START Input

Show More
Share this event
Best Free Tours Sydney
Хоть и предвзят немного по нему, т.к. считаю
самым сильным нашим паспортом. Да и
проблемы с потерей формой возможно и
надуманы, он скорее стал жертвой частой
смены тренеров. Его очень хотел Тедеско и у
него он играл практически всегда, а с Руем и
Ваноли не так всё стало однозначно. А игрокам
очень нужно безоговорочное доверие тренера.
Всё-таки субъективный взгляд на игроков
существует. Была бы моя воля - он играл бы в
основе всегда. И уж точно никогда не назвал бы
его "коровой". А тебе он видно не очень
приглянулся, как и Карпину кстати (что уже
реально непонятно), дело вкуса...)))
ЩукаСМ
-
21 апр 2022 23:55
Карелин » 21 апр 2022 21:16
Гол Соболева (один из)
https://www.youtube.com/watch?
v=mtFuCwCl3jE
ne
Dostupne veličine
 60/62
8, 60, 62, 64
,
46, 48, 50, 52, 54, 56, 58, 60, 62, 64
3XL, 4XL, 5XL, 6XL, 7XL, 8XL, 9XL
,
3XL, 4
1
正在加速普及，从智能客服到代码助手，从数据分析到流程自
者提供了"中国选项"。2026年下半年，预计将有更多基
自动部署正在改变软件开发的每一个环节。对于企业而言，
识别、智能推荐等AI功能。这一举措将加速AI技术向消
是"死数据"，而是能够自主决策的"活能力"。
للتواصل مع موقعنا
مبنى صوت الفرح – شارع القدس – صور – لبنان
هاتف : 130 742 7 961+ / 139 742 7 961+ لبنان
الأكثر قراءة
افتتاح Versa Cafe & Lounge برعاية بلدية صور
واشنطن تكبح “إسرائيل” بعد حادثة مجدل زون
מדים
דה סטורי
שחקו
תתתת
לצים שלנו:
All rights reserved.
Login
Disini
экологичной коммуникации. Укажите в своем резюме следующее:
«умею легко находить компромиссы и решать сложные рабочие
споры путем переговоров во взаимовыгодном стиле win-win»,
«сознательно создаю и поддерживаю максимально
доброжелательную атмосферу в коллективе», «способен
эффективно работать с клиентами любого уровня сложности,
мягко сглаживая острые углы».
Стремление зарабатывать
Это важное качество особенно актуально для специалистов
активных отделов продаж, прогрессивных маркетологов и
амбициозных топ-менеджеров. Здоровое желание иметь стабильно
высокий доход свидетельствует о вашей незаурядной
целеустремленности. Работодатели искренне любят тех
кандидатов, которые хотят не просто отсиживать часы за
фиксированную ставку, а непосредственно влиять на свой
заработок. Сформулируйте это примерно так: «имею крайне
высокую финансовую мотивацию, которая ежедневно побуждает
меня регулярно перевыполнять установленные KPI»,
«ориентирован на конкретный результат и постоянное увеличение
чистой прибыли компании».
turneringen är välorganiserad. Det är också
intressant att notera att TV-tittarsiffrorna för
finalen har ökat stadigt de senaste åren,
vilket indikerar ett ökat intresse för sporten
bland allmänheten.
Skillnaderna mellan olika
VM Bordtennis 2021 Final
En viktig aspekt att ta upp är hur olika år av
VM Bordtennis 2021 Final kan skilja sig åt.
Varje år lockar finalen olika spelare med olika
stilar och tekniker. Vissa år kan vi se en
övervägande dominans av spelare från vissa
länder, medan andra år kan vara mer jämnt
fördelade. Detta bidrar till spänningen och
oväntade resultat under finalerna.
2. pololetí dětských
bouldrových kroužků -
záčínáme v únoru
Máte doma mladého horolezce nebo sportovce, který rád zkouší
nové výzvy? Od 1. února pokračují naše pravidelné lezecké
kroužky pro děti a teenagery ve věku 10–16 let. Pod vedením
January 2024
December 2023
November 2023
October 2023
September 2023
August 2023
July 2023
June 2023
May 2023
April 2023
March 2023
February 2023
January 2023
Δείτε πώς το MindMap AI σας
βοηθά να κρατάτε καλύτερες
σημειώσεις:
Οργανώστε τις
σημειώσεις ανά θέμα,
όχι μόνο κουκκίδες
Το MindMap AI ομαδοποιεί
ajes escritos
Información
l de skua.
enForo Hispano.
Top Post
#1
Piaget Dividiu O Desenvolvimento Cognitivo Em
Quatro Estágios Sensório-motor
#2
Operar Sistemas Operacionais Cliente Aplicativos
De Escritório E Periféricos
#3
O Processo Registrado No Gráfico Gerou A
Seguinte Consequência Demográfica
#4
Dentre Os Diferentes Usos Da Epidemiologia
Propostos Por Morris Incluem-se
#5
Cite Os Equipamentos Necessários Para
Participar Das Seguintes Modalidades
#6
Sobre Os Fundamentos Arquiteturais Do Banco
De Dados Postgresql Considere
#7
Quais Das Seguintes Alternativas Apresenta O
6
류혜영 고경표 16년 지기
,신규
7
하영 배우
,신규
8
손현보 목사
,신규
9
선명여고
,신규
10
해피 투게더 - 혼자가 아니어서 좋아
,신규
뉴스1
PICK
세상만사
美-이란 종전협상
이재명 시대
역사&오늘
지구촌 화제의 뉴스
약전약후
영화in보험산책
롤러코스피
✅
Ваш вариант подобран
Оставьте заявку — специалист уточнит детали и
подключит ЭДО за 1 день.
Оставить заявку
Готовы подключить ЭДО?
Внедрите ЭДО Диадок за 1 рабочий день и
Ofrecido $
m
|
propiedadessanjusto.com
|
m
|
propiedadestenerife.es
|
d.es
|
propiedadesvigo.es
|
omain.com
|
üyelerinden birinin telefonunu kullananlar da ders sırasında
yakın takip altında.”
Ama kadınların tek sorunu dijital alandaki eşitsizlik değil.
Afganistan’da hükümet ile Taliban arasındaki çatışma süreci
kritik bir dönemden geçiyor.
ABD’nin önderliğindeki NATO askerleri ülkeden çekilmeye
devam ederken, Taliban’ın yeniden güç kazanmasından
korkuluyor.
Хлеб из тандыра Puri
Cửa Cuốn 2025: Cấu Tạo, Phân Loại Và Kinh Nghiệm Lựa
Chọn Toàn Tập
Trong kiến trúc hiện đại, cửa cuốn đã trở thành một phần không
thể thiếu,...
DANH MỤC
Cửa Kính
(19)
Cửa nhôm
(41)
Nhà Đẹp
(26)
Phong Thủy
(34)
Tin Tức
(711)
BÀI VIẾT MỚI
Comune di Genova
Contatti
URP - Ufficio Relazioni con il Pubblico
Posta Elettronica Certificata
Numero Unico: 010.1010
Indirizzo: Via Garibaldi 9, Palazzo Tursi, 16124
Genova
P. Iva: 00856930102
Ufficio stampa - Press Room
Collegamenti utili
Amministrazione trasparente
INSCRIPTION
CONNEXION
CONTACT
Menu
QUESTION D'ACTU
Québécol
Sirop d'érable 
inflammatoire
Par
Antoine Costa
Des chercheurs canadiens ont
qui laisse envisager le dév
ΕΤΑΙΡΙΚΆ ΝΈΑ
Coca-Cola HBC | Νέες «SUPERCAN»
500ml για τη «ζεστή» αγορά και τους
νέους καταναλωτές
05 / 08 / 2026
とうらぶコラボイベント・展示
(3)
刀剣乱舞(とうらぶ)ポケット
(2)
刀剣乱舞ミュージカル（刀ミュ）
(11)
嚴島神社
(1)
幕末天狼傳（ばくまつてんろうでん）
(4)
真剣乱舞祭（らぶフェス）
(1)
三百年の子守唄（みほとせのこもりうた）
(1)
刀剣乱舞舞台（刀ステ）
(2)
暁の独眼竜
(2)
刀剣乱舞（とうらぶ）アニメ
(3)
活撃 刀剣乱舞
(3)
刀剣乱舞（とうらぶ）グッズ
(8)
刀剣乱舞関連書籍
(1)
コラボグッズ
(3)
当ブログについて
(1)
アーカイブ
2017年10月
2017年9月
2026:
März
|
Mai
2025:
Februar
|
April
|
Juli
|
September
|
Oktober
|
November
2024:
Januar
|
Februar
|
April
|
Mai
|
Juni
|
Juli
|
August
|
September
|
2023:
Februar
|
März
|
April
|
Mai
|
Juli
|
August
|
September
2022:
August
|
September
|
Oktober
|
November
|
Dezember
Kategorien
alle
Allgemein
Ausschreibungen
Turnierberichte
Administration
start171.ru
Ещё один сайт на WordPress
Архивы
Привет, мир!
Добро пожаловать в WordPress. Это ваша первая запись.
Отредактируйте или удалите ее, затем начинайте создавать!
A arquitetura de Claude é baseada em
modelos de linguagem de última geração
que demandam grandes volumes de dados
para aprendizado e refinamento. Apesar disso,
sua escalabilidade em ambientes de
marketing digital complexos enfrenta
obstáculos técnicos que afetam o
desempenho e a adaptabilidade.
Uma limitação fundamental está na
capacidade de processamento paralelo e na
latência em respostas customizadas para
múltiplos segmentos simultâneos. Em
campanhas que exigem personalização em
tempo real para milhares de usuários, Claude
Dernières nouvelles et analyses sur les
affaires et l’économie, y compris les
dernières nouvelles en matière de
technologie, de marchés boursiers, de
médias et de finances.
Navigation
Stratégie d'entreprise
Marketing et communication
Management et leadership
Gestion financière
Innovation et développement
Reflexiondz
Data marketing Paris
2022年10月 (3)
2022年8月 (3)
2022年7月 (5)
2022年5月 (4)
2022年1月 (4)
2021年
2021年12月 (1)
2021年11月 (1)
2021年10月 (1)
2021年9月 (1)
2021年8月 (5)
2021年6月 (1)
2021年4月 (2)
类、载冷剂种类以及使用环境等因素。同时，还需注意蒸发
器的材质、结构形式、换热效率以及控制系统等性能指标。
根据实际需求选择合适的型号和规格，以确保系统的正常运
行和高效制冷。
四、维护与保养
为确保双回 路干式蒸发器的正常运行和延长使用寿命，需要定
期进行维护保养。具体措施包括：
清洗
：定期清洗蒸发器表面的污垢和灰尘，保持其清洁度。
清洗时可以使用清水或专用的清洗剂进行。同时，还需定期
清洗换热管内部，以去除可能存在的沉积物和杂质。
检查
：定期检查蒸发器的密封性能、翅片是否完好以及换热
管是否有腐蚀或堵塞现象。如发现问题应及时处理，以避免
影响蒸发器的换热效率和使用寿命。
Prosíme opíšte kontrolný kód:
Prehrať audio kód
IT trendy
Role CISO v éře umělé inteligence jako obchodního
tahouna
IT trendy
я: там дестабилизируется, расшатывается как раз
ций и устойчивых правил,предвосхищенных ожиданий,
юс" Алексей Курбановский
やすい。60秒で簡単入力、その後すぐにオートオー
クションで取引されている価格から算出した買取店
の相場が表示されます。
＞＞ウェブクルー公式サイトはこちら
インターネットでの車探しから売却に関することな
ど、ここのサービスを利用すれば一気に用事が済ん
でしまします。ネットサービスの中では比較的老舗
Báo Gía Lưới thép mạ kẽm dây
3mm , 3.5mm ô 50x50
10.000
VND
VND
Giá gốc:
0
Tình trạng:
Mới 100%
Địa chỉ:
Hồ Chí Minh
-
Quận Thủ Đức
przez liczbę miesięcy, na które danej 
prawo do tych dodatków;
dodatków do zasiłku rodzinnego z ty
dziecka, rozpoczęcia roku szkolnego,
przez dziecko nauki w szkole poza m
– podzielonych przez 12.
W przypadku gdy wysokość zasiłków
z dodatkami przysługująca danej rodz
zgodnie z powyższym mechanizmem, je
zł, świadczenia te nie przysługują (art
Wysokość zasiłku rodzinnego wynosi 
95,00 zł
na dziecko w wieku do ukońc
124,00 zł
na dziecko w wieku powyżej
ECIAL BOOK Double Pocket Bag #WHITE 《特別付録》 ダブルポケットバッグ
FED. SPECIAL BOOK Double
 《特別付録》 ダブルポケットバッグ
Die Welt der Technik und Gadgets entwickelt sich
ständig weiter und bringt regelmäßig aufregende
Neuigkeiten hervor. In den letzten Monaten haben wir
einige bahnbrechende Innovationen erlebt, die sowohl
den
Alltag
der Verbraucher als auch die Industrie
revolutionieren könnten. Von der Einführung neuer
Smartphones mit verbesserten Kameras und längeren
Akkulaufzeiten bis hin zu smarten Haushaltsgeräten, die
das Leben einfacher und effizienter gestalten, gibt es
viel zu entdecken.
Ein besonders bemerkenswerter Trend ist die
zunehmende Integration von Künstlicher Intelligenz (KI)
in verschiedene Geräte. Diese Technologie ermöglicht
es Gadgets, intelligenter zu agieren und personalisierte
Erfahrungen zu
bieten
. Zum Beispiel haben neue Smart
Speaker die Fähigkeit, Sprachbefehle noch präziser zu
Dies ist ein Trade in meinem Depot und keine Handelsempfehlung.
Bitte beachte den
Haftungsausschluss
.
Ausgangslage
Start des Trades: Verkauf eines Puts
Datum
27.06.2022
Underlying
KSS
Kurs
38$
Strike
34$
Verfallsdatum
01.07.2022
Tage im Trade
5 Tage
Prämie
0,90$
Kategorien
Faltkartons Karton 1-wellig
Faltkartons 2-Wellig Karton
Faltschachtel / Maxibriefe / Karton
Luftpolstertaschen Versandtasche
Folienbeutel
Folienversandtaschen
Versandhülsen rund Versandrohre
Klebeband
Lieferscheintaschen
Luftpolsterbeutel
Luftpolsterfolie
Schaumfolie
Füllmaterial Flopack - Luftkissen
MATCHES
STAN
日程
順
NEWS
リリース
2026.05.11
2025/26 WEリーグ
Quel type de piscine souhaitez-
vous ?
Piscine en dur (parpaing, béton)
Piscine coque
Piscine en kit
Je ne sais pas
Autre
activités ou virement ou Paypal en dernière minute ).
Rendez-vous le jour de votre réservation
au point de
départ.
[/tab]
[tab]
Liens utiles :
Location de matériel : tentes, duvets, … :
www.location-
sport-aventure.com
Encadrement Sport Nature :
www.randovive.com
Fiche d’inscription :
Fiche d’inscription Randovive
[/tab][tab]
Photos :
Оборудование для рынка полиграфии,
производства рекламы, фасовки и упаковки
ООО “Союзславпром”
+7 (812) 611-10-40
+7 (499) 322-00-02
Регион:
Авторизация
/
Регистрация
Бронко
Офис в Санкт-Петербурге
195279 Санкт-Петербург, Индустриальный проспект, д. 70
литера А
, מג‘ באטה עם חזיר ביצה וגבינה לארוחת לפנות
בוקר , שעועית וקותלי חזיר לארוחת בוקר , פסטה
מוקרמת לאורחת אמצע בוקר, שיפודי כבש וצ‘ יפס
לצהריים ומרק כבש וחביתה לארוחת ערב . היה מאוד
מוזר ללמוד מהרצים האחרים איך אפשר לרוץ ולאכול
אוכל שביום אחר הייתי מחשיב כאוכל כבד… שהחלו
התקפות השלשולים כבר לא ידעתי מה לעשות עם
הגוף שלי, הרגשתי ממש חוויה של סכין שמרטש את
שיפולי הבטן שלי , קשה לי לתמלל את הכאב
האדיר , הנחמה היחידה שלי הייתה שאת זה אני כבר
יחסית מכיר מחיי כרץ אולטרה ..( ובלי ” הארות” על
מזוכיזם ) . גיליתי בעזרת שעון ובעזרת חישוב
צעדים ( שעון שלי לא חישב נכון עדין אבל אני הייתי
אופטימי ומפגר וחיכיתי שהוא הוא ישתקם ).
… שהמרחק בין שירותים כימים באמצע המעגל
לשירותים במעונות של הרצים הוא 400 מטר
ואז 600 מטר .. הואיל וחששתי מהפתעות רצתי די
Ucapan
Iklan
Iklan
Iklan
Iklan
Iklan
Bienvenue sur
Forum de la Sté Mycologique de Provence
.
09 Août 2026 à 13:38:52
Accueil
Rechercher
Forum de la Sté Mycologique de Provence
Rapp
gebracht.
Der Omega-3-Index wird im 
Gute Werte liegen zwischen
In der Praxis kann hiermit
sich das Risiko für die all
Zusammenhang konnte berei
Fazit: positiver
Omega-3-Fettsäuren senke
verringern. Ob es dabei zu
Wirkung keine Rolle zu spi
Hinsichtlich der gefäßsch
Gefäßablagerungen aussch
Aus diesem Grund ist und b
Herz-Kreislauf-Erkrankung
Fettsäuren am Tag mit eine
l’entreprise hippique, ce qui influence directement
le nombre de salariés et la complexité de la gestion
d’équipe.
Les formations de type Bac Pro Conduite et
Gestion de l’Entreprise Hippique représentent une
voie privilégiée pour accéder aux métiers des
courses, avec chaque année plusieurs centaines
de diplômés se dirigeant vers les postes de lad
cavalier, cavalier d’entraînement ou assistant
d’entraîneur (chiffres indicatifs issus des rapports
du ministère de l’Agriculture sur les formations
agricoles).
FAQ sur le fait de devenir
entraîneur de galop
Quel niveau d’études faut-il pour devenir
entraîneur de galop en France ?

END Input

» **Directions**
Which lines in the records above contain the string "pour"? Copy them.

» **Answer to this task**
voie privilégiée pour accéder aux métiers des
Quel niveau d’études faut-il pour devenir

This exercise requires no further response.